Traders warned as Indian onions hit RM24 per kg

Domestic Trade and Consumer Affairs Ministry enforcement director Iskandar Halim Sulaiman carrying out checks at the Rex Canning Co Sdn Bhd warehouse in Bukit Mertajam.

BUKIT MERTAJAM: The price of Indian onions is skyrocketing with at least one trader reported to be selling it at RM24 per kilogramme – a far cry of what used to cost only RM2 to RM5 per kg just three months ago.

In the past two weeks, prices were reported to be around RM15 to RM20 per kg throughout wet markets in the country, while larger supermarkets were selling the onions for about RM6 per kg.

The increase in price is due to India setting minimum import prices for onions.

Domestic Trade and Consumer Affairs Ministry enforcement director Iskandar Halim Sulaiman said there had been complaints from consumers that the price of onions had gone up to RM24 per kg.

In a press conference here, he said the authorities were aware that Indian onions were scarce since India imposed import restrictions.

He said it was acceptable for the onions to be priced around RM6 to 7 per kg but not double digits.

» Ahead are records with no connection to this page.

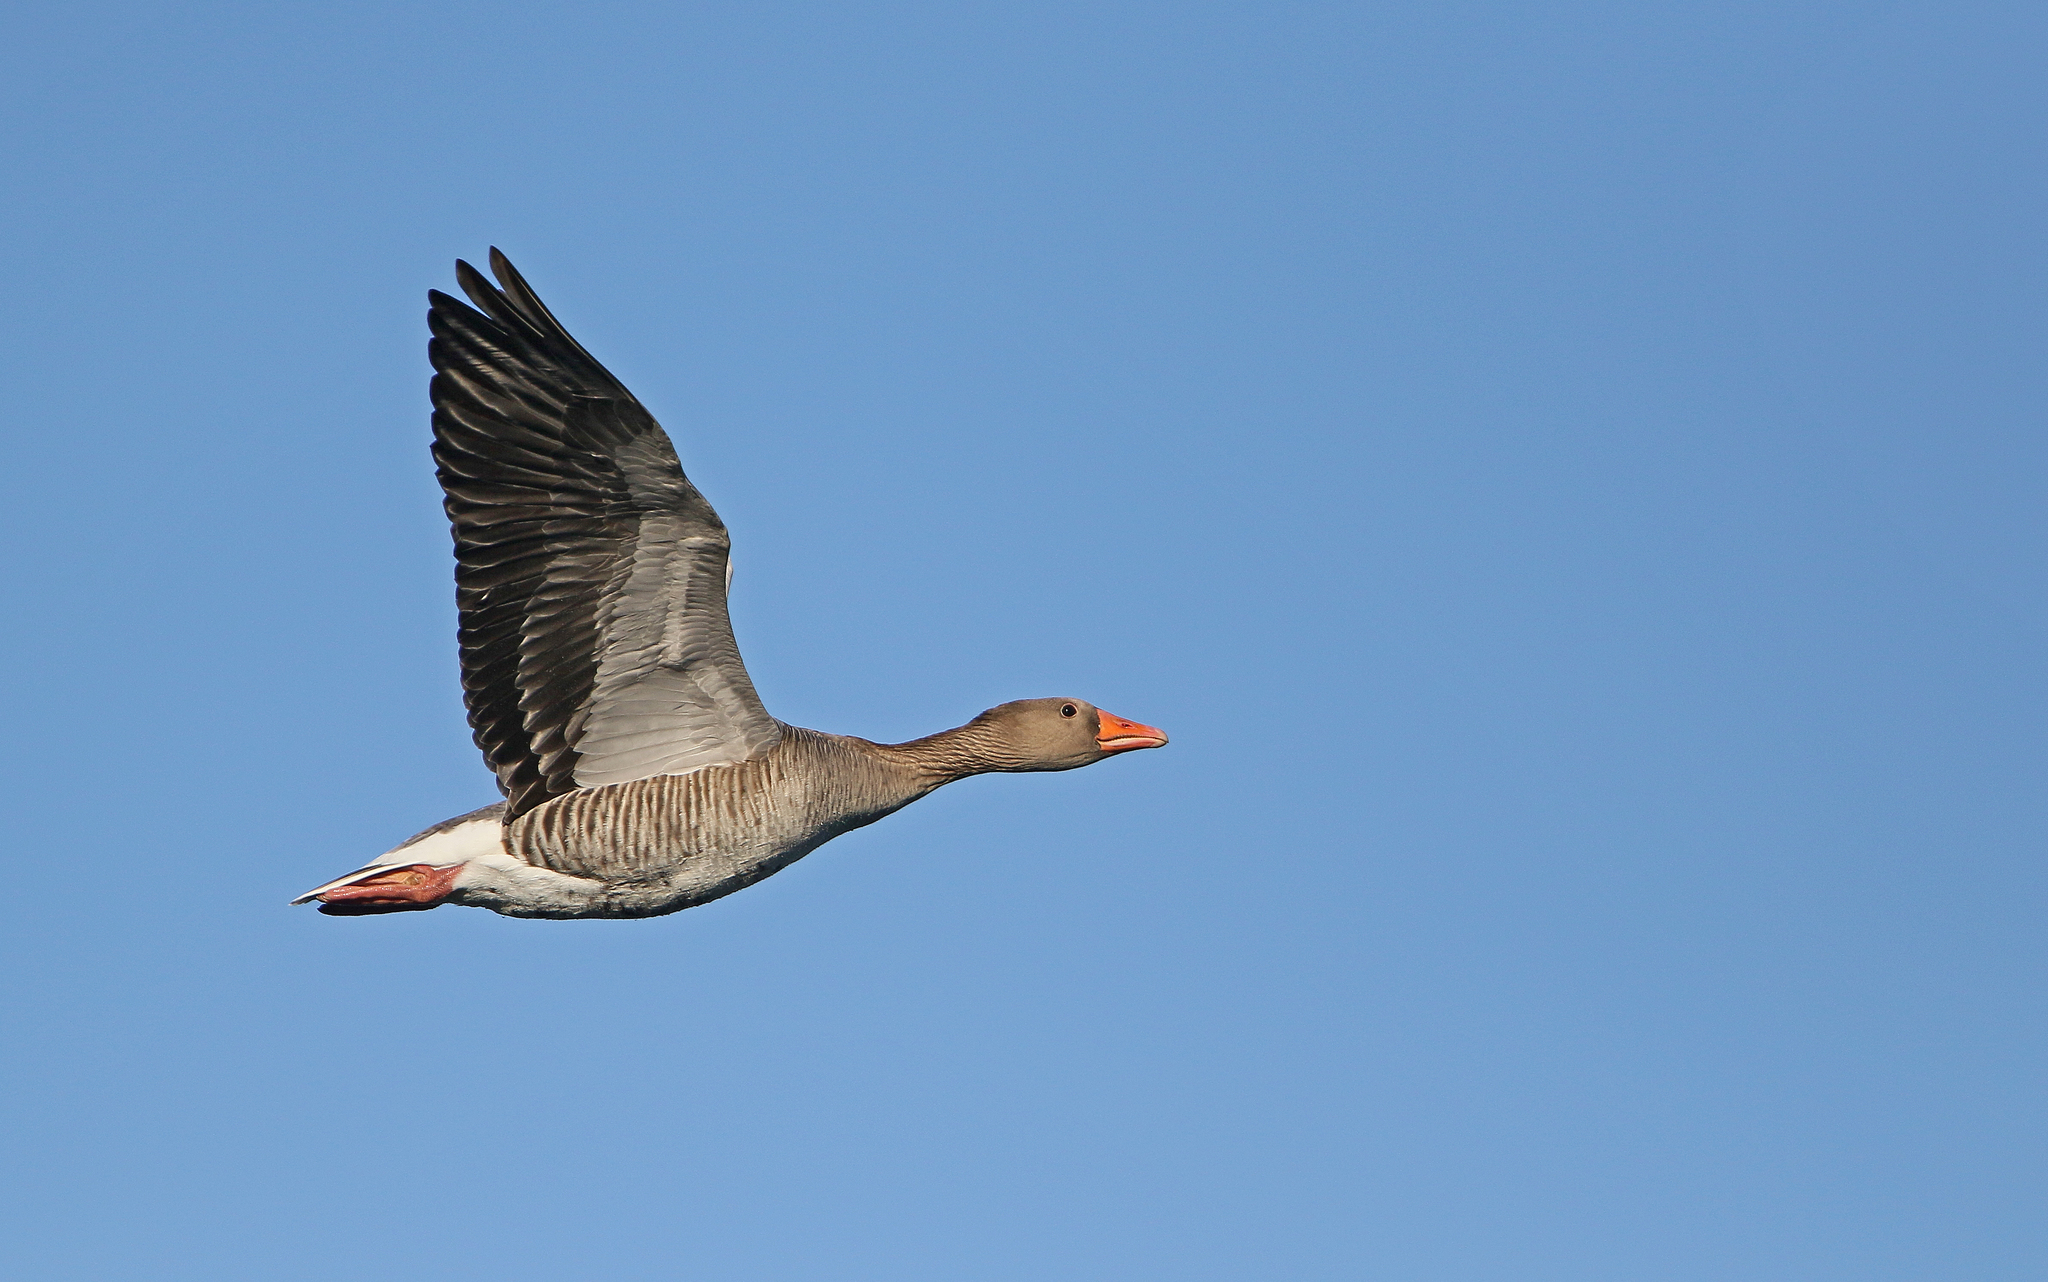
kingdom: Animalia
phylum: Chordata
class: Aves
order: Anseriformes
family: Anatidae
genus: Anser
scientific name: Anser anser
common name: Greylag goose
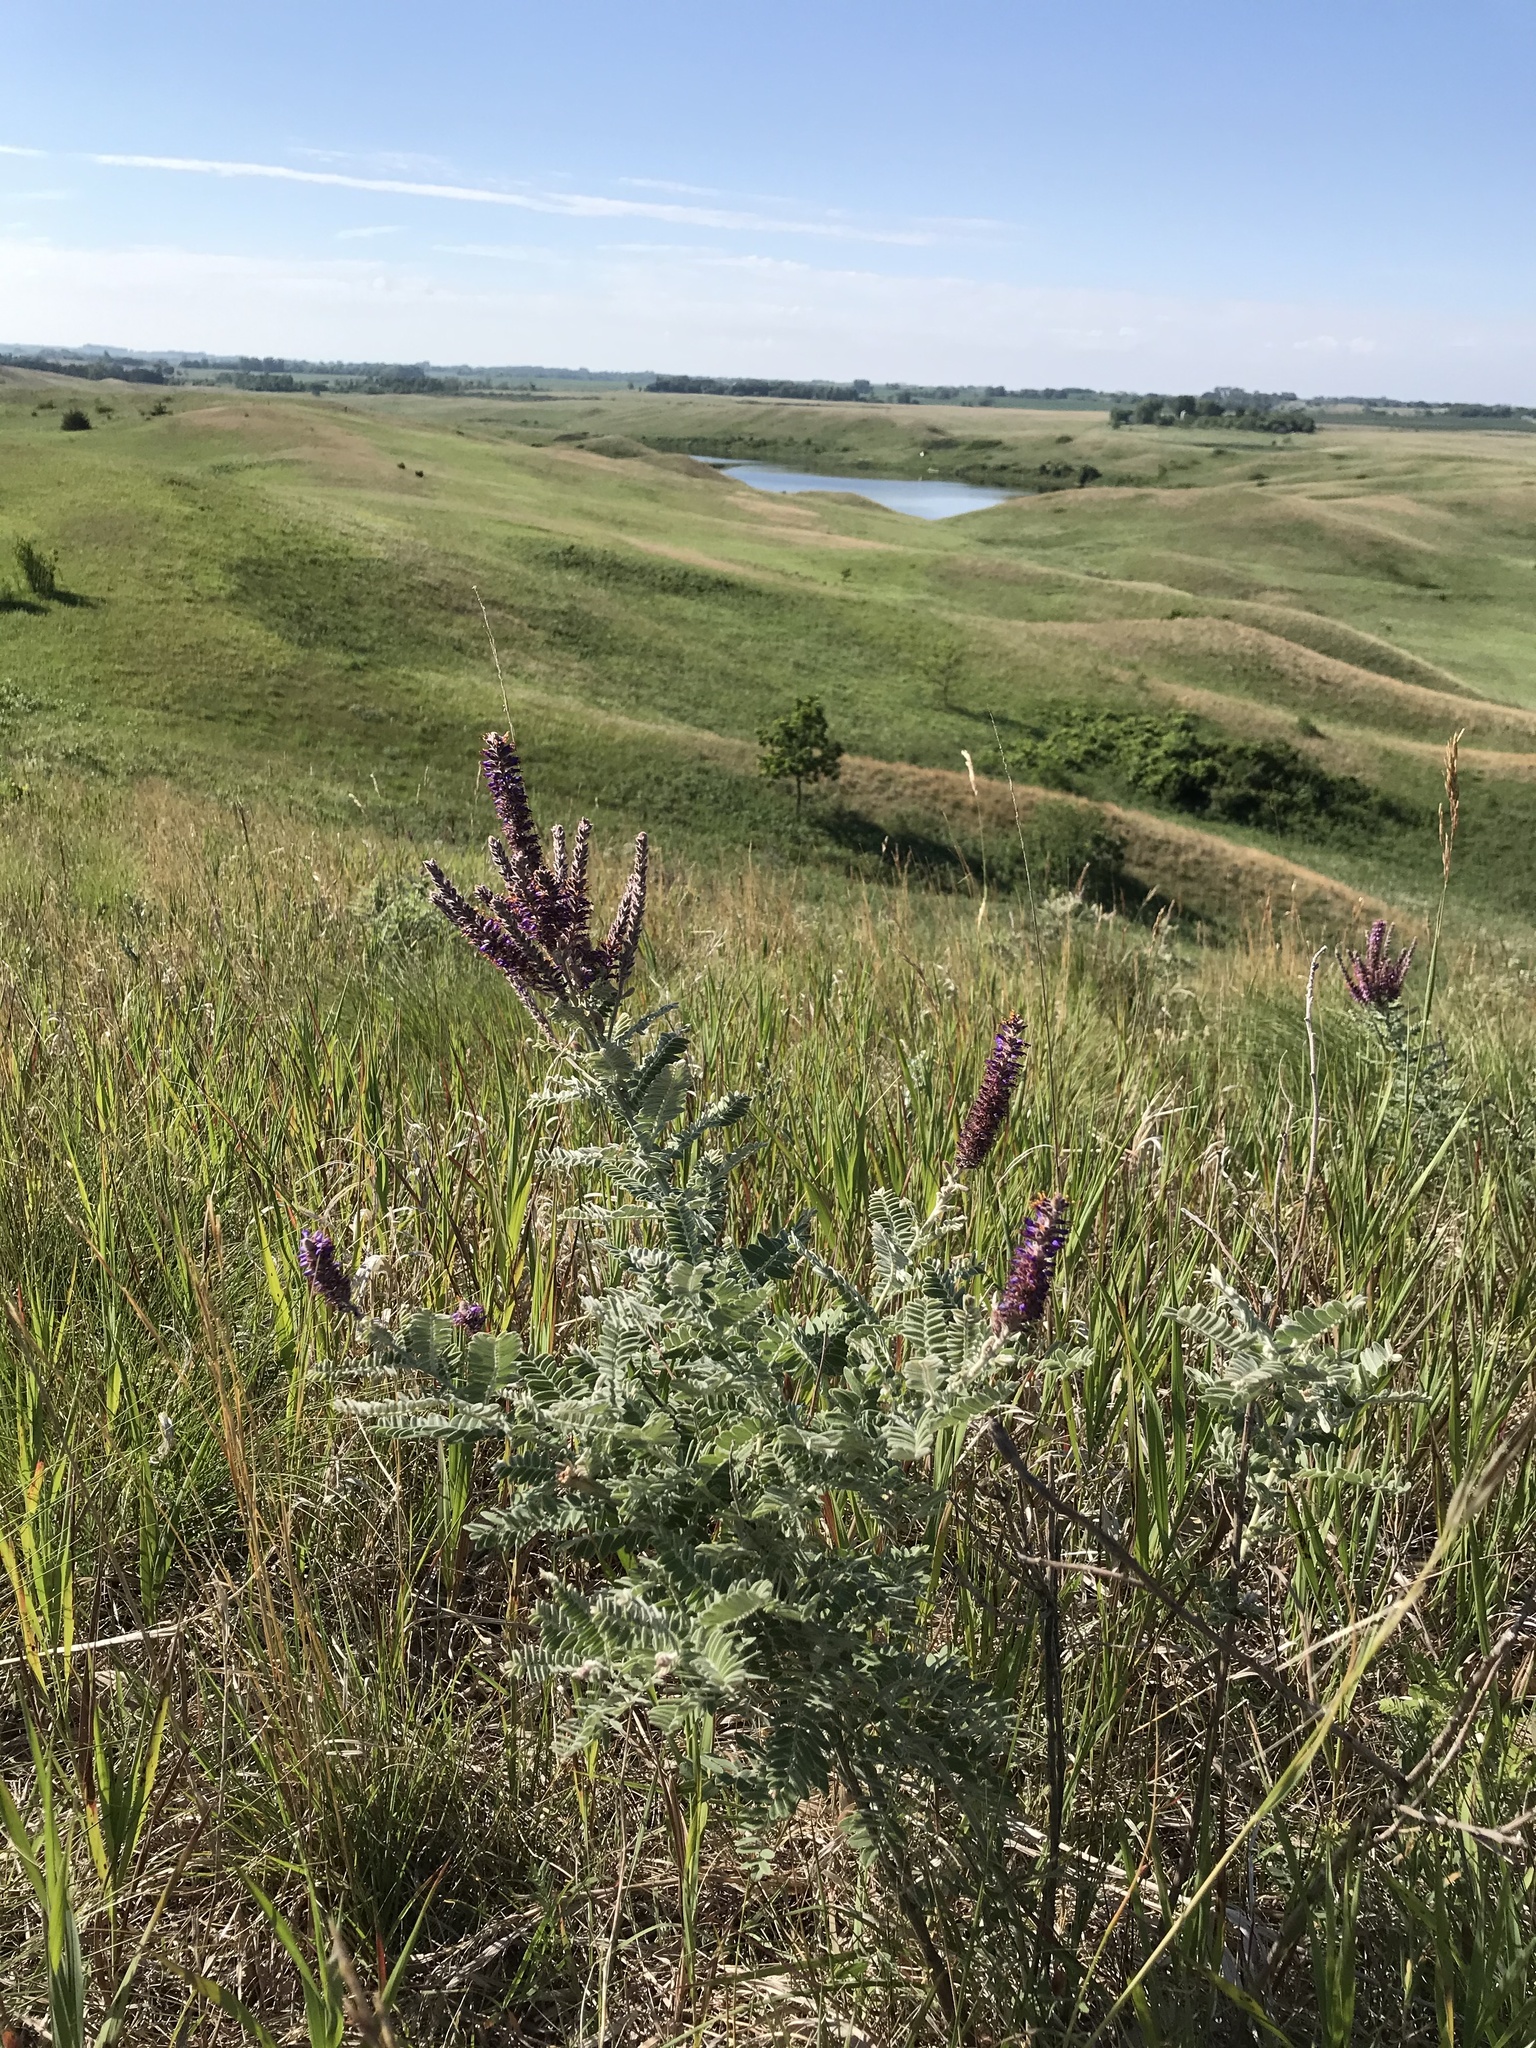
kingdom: Plantae
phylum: Tracheophyta
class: Magnoliopsida
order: Fabales
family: Fabaceae
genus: Amorpha
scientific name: Amorpha canescens
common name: Leadplant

“We are keeping a close watch on these traders who are selling onions at over RM20 a kilo. As of yesterday, we heard one trader was selling it at RM24 a kilogramme.

“We will take stern action under anti-profiteering laws on those who continue to sell these onions at unreasonable prices,” he said.

On claims by the Consumers’ Association of Penang that some wholesalers could be hoarding Indian onions which were bought at cheaper prices, he urged the association to hand over its findings to the ministry.

The increase in prices is attributed to India raising the minimum export price of onions to US$850 (RM3,474) per tonne to keep stocks for local consumption following an acute shortage caused by floods in key onion-growing states.

Malaysia had imported 332,451 tonnes of fresh onions worth US$74.1 million in 2018.

Meanwhile, Iskandar also revealed that a large-scale anti-profiteering operation would be carried out this year, with at least 1,060 premises to be inspected throughout the country.

He said at least 2,000 enforcement officers would patrol all outlets to ensure prices were not above reasonable limits.

Iskandar said last year, 118 investigation papers (IPs) had been opened over profiteering, with six cases currently in court. He said in 2018, there were 22 IPs.

He said the lower figure in 2018 was due to a shift to a new system and the repeal of the GST.

Under the Price Control and Anti-Profiteering Act 2011, those found to be charging beyond reasonable rates can be fined a maximum of RM1 million or three years’ jail or both if convicted.